» **Extract to read**:
★ ★ ★ ★ ★ ★ ★

The impact of reliving a traumatic event

by | Feb 3, 2023

 

The day that I received the diagnosis will be forever etched in my brain.  A moment in time that was so profound that I remember who I was with, what I saw, what I heard and what I felt.  When a person experiences a traumatic event, adrenaline rushes through the body and the memory is imprinted into the amygdala (part of the brain).  The amygdala holds the emotional significance of the event, including the intensity and impulse of the emotion.  Because the memory is imprinted into the amygdala, we can access those same emotions we felt at that time in an instant.

During the first few years, yes you read that correctly – years, after diagnosis, if I was triggered by something I noticed that I could take myself right back to the time that I was in the paediatrician’s office, sitting in the office chair, watching the doctor tell me that my son had autism.    Feeling the numbness that I felt.  My blood pressure rising, my adrenaline spiking and that sense that everything I had know up until that point had stopped.  Like a line in the sand was drawn.  That was my life before Autism and now this will be my life after Autism.

The problem here was that I could be triggered daily.  Can you imagine…..actually I’m sure you can imagine because no doubt you’re going through it right now if you’re reading this.  In a click of my fingers, I could transport myself back to that traumatic event and instantly cry, the hairs on my arm would stand on end, my throat would tighten, and an overwhelming feeling of helplessness would come over me.

Being regularly triggered was no doubt having a cause and effect motion that was being put in place.  The stress that my brain was having on my body was significant, some of them included, headaches, clenching my jaw at night, grinding my teeth in my sleep, not breathing properly, not sleeping properly, digestive problems and the list goes on.

★ ★ ★ ★ ★ ★ ★

Collection entries:

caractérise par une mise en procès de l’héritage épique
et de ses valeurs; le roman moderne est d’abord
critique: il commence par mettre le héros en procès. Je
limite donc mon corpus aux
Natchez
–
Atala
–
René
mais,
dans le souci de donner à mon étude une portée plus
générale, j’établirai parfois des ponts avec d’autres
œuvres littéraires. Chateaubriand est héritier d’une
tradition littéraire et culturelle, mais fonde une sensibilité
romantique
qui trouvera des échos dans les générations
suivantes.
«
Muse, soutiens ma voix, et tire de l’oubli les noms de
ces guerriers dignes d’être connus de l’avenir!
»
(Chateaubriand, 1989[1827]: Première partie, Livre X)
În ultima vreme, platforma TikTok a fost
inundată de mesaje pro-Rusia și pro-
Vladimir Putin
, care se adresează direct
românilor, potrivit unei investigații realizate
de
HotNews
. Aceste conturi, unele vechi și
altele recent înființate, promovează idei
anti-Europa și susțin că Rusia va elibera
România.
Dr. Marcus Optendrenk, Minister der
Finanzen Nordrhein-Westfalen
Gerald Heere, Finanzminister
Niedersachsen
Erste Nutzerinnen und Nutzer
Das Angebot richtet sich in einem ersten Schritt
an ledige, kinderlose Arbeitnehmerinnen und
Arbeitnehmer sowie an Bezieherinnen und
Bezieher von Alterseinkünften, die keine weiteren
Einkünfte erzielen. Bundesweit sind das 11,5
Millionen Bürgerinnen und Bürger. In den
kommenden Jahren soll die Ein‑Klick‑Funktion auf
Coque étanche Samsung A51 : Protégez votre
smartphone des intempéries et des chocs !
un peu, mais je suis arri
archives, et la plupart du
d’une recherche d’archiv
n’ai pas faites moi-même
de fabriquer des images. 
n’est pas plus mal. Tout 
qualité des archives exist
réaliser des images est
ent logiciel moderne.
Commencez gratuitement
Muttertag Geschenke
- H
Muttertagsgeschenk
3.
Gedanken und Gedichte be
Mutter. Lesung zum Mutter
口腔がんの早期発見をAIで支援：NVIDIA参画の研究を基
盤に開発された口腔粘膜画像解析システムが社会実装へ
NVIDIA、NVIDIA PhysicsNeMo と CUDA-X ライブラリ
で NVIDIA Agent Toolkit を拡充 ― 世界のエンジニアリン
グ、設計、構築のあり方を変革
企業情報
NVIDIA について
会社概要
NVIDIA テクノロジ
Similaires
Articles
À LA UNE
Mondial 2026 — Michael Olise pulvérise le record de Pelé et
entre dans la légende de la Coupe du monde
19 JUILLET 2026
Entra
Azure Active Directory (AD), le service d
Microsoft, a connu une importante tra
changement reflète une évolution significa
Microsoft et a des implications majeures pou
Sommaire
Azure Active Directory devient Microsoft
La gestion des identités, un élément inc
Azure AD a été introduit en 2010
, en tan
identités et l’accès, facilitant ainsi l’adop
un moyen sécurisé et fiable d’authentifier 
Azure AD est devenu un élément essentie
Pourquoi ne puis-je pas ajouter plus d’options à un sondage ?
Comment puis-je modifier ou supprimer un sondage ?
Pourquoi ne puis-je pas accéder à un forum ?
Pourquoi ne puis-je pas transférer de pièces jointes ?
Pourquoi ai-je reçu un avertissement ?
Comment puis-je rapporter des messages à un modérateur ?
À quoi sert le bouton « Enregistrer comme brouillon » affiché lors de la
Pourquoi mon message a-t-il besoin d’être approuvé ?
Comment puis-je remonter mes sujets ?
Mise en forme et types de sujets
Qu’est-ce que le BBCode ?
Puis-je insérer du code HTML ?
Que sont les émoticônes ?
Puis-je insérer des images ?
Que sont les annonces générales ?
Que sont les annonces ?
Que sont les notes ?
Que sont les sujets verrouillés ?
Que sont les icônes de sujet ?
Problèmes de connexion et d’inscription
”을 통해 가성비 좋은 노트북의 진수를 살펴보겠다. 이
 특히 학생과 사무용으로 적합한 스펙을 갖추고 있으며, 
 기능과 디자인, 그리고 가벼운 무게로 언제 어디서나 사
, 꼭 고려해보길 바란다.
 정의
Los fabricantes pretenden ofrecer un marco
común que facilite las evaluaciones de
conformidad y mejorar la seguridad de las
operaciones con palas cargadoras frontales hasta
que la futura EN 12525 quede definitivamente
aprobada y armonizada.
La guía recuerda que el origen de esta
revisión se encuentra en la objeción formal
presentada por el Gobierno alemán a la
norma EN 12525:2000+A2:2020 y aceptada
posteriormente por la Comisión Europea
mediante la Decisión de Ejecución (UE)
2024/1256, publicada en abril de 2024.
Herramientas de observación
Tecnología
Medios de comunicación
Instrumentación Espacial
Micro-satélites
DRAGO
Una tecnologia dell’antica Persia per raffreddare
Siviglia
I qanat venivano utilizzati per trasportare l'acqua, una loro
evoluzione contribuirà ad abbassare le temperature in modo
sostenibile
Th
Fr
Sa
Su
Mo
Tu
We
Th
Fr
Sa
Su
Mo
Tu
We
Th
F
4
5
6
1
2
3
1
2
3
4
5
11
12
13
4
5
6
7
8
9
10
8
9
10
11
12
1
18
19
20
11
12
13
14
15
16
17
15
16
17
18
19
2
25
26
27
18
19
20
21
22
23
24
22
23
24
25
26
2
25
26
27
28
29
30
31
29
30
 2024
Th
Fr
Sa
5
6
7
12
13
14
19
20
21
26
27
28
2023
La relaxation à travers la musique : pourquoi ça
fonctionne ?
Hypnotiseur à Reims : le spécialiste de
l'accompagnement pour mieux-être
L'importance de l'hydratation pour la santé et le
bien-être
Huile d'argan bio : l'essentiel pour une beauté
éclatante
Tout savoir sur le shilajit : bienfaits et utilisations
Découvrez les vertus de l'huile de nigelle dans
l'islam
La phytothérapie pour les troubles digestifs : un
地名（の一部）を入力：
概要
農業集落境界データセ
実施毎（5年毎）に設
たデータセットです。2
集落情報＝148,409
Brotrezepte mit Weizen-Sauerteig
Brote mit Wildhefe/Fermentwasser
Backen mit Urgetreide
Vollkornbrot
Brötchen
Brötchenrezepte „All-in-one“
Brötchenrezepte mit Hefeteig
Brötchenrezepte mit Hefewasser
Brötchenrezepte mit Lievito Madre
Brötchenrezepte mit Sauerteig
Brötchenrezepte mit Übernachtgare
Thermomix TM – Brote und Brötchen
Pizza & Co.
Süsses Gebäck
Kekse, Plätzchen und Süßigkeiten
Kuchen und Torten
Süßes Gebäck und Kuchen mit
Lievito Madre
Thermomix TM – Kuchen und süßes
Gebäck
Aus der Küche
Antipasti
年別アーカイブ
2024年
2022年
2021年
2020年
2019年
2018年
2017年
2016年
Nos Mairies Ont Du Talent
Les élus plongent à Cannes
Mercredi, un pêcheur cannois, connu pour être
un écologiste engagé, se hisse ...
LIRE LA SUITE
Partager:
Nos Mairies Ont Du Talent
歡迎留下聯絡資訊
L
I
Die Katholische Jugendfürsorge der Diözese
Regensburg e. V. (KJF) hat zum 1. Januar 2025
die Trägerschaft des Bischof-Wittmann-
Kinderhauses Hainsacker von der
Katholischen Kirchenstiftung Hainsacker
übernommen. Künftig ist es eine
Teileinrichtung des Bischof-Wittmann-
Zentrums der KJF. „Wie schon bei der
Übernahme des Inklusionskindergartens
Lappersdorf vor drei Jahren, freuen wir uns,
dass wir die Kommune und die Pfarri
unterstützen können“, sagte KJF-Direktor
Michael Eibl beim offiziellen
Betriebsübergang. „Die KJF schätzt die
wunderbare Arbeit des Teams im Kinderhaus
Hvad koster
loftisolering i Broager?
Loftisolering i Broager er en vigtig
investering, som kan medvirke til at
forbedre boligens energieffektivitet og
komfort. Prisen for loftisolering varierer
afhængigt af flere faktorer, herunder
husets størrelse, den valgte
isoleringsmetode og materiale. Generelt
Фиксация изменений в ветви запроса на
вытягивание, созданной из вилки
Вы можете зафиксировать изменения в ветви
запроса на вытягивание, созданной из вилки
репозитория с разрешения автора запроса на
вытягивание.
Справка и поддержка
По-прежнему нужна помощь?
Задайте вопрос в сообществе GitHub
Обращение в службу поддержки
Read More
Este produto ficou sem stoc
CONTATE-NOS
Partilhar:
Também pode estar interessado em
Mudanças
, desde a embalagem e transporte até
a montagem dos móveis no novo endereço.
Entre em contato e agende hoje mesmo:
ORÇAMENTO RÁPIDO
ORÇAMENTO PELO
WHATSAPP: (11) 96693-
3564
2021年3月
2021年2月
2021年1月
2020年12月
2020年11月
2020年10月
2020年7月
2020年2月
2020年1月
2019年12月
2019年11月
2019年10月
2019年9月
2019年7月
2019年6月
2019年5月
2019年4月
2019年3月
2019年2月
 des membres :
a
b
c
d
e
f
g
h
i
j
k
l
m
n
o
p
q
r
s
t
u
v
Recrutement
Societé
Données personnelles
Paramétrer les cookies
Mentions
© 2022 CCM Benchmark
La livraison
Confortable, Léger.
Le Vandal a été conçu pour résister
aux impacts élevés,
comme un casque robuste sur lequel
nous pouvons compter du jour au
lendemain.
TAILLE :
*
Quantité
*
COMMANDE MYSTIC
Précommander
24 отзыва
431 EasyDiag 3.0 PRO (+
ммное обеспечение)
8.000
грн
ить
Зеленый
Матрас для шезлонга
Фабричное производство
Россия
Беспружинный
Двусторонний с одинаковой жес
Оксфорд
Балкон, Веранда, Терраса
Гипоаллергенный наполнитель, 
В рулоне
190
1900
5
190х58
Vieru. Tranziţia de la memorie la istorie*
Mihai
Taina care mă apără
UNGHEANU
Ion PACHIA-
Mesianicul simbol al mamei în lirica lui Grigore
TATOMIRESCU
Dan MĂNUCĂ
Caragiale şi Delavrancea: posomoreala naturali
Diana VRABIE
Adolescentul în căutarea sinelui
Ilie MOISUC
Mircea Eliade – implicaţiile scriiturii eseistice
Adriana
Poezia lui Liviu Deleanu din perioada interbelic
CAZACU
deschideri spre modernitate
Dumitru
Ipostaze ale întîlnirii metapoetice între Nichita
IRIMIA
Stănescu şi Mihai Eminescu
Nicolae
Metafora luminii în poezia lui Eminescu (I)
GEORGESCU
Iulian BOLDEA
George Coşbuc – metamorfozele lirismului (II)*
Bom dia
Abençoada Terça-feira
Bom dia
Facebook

★ ★ ★ ★ ★ ★ ★

» **What to work on**:
1. Output the part of the post on reliving a traumatic event starting with "The impact of" and going on through "in an instant.".
2. For each statement, decide whether it agrees with the post on reliving a traumatic event. Answer yes or no and quote the words of the post that settle it.
(a) The amygdala holds the emotional significance of a traumatic event.
(b) The writer received the diagnosis in a hospital waiting room.
(c) The writer was triggered only about once a month.
3. Write the next part of the post on reliving a traumatic event, picking up after its final sentence.
The entries are separate material and have no connection to the post on reliving a traumatic event.

» **Answers for the tasks**:
1.
The impact of reliving a traumatic event

by | Feb 3, 2023

 

The day that I received the diagnosis will be forever etched in my brain.  A moment in time that was so profound that I remember who I was with, what I saw, what I heard and what I felt.  When a person experiences a traumatic event, adrenaline rushes through the body and the memory is imprinted into the amygdala (part of the brain).  The amygdala holds the emotional significance of the event, including the intensity and impulse of the emotion.  Because the memory is imprinted into the amygdala, we can access those same emotions we felt at that time in an instant.

2.
(a) Yes: "The amygdala holds the emotional significance of the event, including the intensity and impulse of the emotion."
(b) No: "I was in the paediatrician’s office, sitting in the office chair"
(c) No: "The problem here was that I could be triggered daily."

3.
I knew I needed to get a handle on it, but I had no idea of how to even start.

It wasn’t until through my coaching studies that I came across a coach that was able to stop me from running that same pattern over and over again.  He was able to break the chain of me reliving that experience so that now I can think back to the moment in time, but now my brain no longer tells my body – ‘issue the traumatic response’.  Blood pressure up, adrenaline up, fear up, hopelessness up. I can think about that event without being triggered.  It no longer holds a space in my brain that causes me pain or trauma.  Essentially he was able to rewire my brain to form a new connection.  I am grateful that I too, have now learnt this skill. myself.

There are far too many mums out there reliving this experience.  Reliving that moment in time.  But I’m saying to you that you don’t have to.  The chains can be broken, and you don’t need to live like that.  I wish I had of been coached earlier in my journey.  It would have saved me suffering PTSD and I think I would have been able to think more clearly because I would have had the headspace to do so.